На то и страхи, чтобы ничего не бояться.

Это потом Альгирдас узнал, что прошло всего два дня. На третий, ближе к полудню, по времени того часового пояса, где он пребывал физически, Очкарик встретил одну из опутанных паутиной девушек.

Она заметила его издалека – у окна, в конце длинного, пустого коридора. И сначала конечно просто не поняла, что видит не обычного мальчишку из младших классов, а страшную сказку. Тем более что в ее возрасте в сказки уже не верят.

А когда подошла ближе, когда разглядела жуткие глаза за вросшими в плоть стеклами «очков», инстинкт самосохранения дал сбой, вступив в конфликт со здравым смыслом.

Чудовищ не бывает – в шестнадцать лет это считается установленным фактом. Тем более не встретишь чудовище среди бела дня, когда кругом, за тонкими дверями, за стенами классов полно людей, слышны голоса учителей, а на улице шумят машины. К тому же глупо бежать от ребенка. Даже если он… если у него глаза… и эти стекла…

Дальше девушка додумать не успела. Она перестала быть собой. А Паук, успевший освоиться в теле Маринки, в этой девочке чувствовал себя вполне комфортно, и уж он-то, конечно, вообще ни о чем не думал.

Они поймали друг друга одновременно. Очкарик – школьницу, Паук – Очкарика. Но тот и не заметил невесомой, липкой сети. Он тянул к себе девчонку, ее дух и ее тело. И не догадался о подмене, пока Паук не обрубил цепкие когти. Девочка грохнулась на пол в коридоре, чтобы спустя несколько секунд завопить благим матом. А Паук, вцепившись в Очкарика, ухнул вместе с ним в темноту.

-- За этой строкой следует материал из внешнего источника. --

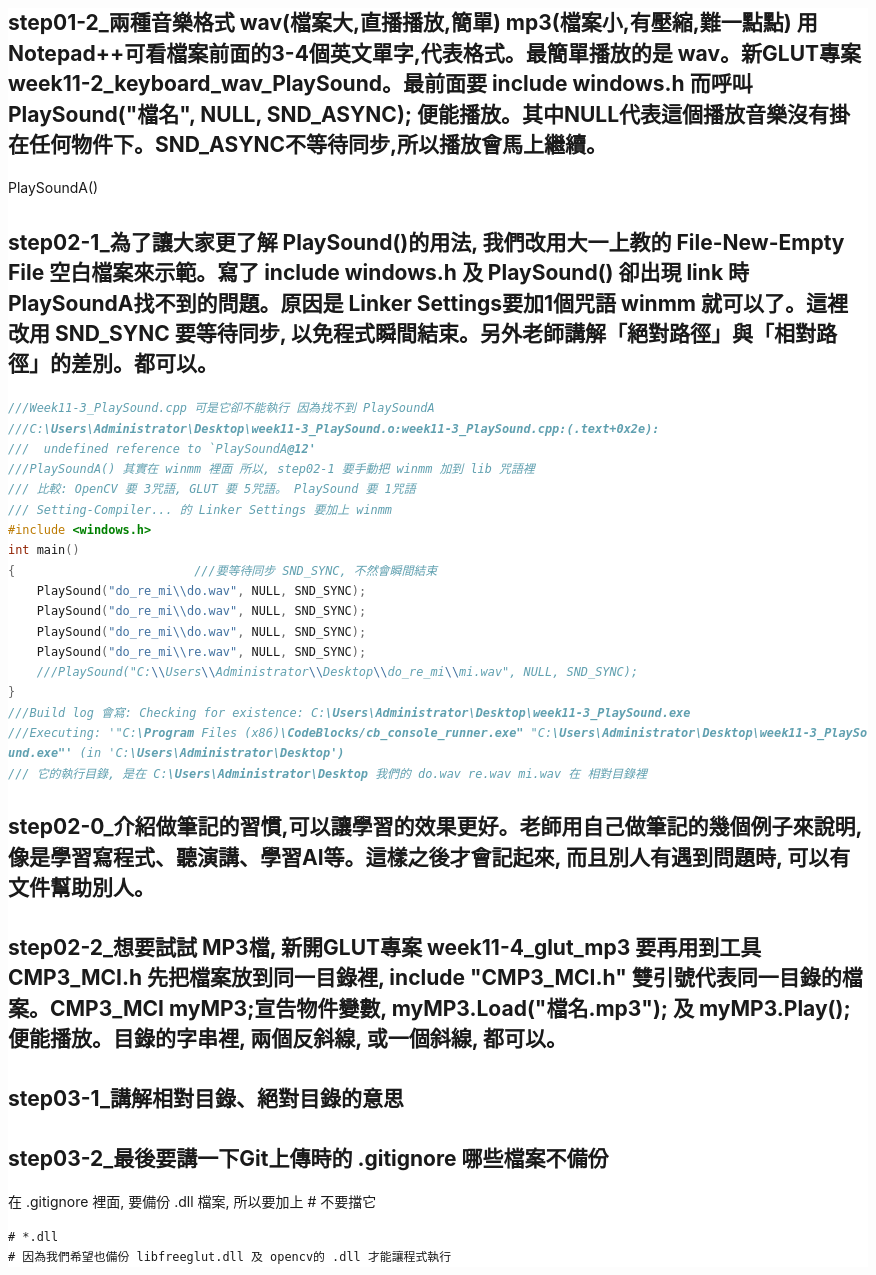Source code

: 
## step01-2_兩種音樂格式 wav(檔案大,直播播放,簡單) mp3(檔案小,有壓縮,難一點點) 用Notepad++可看檔案前面的3-4個英文單字,代表格式。最簡單播放的是 wav。新GLUT專案 week11-2_keyboard_wav_PlaySound。最前面要 include windows.h 而呼叫 PlaySound("檔名", NULL, SND_ASYNC); 便能播放。其中NULL代表這個播放音樂沒有掛在任何物件下。SND_ASYNC不等待同步,所以播放會馬上繼續。

PlaySoundA()

## step02-1_為了讓大家更了解 PlaySound()的用法, 我們改用大一上教的 File-New-Empty File 空白檔案來示範。寫了 include windows.h 及 PlaySound() 卻出現 link 時 PlaySoundA找不到的問題。原因是 Linker Settings要加1個咒語 winmm 就可以了。這裡改用 SND_SYNC 要等待同步, 以免程式瞬間結束。另外老師講解「絕對路徑」與「相對路徑」的差別。都可以。

```cpp
///Week11-3_PlaySound.cpp 可是它卻不能執行 因為找不到 PlaySoundA
///C:\Users\Administrator\Desktop\week11-3_PlaySound.o:week11-3_PlaySound.cpp:(.text+0x2e):
///  undefined reference to `PlaySoundA@12'
///PlaySoundA() 其實在 winmm 裡面 所以, step02-1 要手動把 winmm 加到 lib 咒語裡
/// 比較: OpenCV 要 3咒語, GLUT 要 5咒語。 PlaySound 要 1咒語
/// Setting-Compiler... 的 Linker Settings 要加上 winmm
#include <windows.h>
int main()
{                         ///要等待同步 SND_SYNC, 不然會瞬間結束
    PlaySound("do_re_mi\\do.wav", NULL, SND_SYNC);
    PlaySound("do_re_mi\\do.wav", NULL, SND_SYNC);
    PlaySound("do_re_mi\\do.wav", NULL, SND_SYNC);
    PlaySound("do_re_mi\\re.wav", NULL, SND_SYNC);
    ///PlaySound("C:\\Users\\Administrator\\Desktop\\do_re_mi\\mi.wav", NULL, SND_SYNC);
}
///Build log 會寫: Checking for existence: C:\Users\Administrator\Desktop\week11-3_PlaySound.exe
///Executing: '"C:\Program Files (x86)\CodeBlocks/cb_console_runner.exe" "C:\Users\Administrator\Desktop\week11-3_PlaySound.exe"' (in 'C:\Users\Administrator\Desktop')
/// 它的執行目錄, 是在 C:\Users\Administrator\Desktop 我們的 do.wav re.wav mi.wav 在 相對目錄裡
```

## step02-0_介紹做筆記的習慣,可以讓學習的效果更好。老師用自己做筆記的幾個例子來說明, 像是學習寫程式、聽演講、學習AI等。這樣之後才會記起來, 而且別人有遇到問題時, 可以有文件幫助別人。

## step02-2_想要試試 MP3檔, 新開GLUT專案 week11-4_glut_mp3 要再用到工具 CMP3_MCI.h 先把檔案放到同一目錄裡, include "CMP3_MCI.h" 雙引號代表同一目錄的檔案。CMP3_MCI myMP3;宣告物件變數, myMP3.Load("檔名.mp3"); 及 myMP3.Play(); 便能播放。目錄的字串裡, 兩個反斜線, 或一個斜線, 都可以。

## step03-1_講解相對目錄、絕對目錄的意思

## step03-2_最後要講一下Git上傳時的 .gitignore 哪些檔案不備份

在 .gitignore 裡面, 要備份 .dll 檔案, 所以要加上 # 不要擋它
```
# *.dll 
# 因為我們希望也備份 libfreeglut.dll 及 opencv的 .dll 才能讓程式執行
```
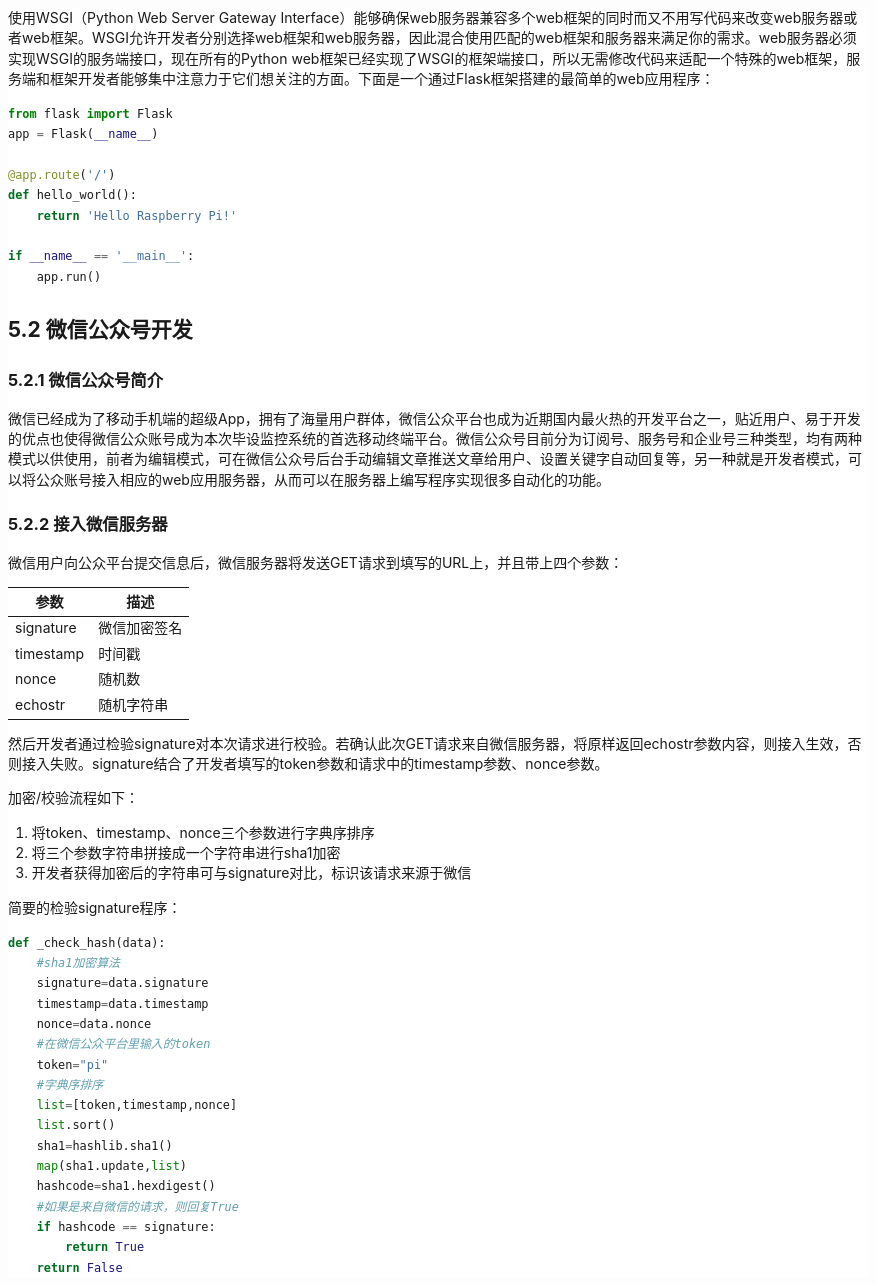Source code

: 使用WSGI（Python Web Server Gateway Interface）能够确保web服务器兼容多个web框架的同时而又不用写代码来改变web服务器或者web框架。WSGI允许开发者分别选择web框架和web服务器，因此混合使用匹配的web框架和服务器来满足你的需求。web服务器必须实现WSGI的服务端接口，现在所有的Python web框架已经实现了WSGI的框架端接口，所以无需修改代码来适配一个特殊的web框架，服务端和框架开发者能够集中注意力于它们想关注的方面。下面是一个通过Flask框架搭建的最简单的web应用程序：

```python
from flask import Flask
app = Flask(__name__)

@app.route('/')
def hello_world():
    return 'Hello Raspberry Pi!'

if __name__ == '__main__':
    app.run()
```

## 5.2 微信公众号开发

### 5.2.1 微信公众号简介

微信已经成为了移动手机端的超级App，拥有了海量用户群体，微信公众平台也成为近期国内最火热的开发平台之一，贴近用户、易于开发的优点也使得微信公众账号成为本次毕设监控系统的首选移动终端平台。微信公众号目前分为订阅号、服务号和企业号三种类型，均有两种模式以供使用，前者为编辑模式，可在微信公众号后台手动编辑文章推送文章给用户、设置关键字自动回复等，另一种就是开发者模式，可以将公众账号接入相应的web应用服务器，从而可以在服务器上编写程序实现很多自动化的功能。

### 5.2.2 接入微信服务器

微信用户向公众平台提交信息后，微信服务器将发送GET请求到填写的URL上，并且带上四个参数：

参数 | 描述
------|---------
signature | 微信加密签名
timestamp | 时间戳
nonce | 随机数
echostr | 随机字符串

然后开发者通过检验signature对本次请求进行校验。若确认此次GET请求来自微信服务器，将原样返回echostr参数内容，则接入生效，否则接入失败。signature结合了开发者填写的token参数和请求中的timestamp参数、nonce参数。

加密/校验流程如下：

1. 将token、timestamp、nonce三个参数进行字典序排序
2. 将三个参数字符串拼接成一个字符串进行sha1加密
3. 开发者获得加密后的字符串可与signature对比，标识该请求来源于微信

简要的检验signature程序：

```python
def _check_hash(data):
    #sha1加密算法
    signature=data.signature
    timestamp=data.timestamp
    nonce=data.nonce
	#在微信公众平台里输入的token
    token="pi" 
    #字典序排序
    list=[token,timestamp,nonce]
    list.sort()
    sha1=hashlib.sha1()
    map(sha1.update,list)
    hashcode=sha1.hexdigest()
    #如果是来自微信的请求，则回复True
    if hashcode == signature:
        return True
    return False
```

То, что было потом… Сказать, что Альгирдас смаковал каждый миг этого боя – значит не сказать ничего. Как давно не было у него такого противника! Тварь, которую нельзя уничтожить, потому что нельзя уничтожить то, чего нет. Полная боли и ужаса пустота. И десятки, сотни, тысячи теней – осколки образов, на которые распалось чудовище. Оно… они, несуществующие, пытались сожрать Паука. Забрать его жизнь. Но даже то, чего не существует, не способно взять то, чего нет. Призраки пытались отнять жизнь у мертвеца, более призрачного, чем они сами.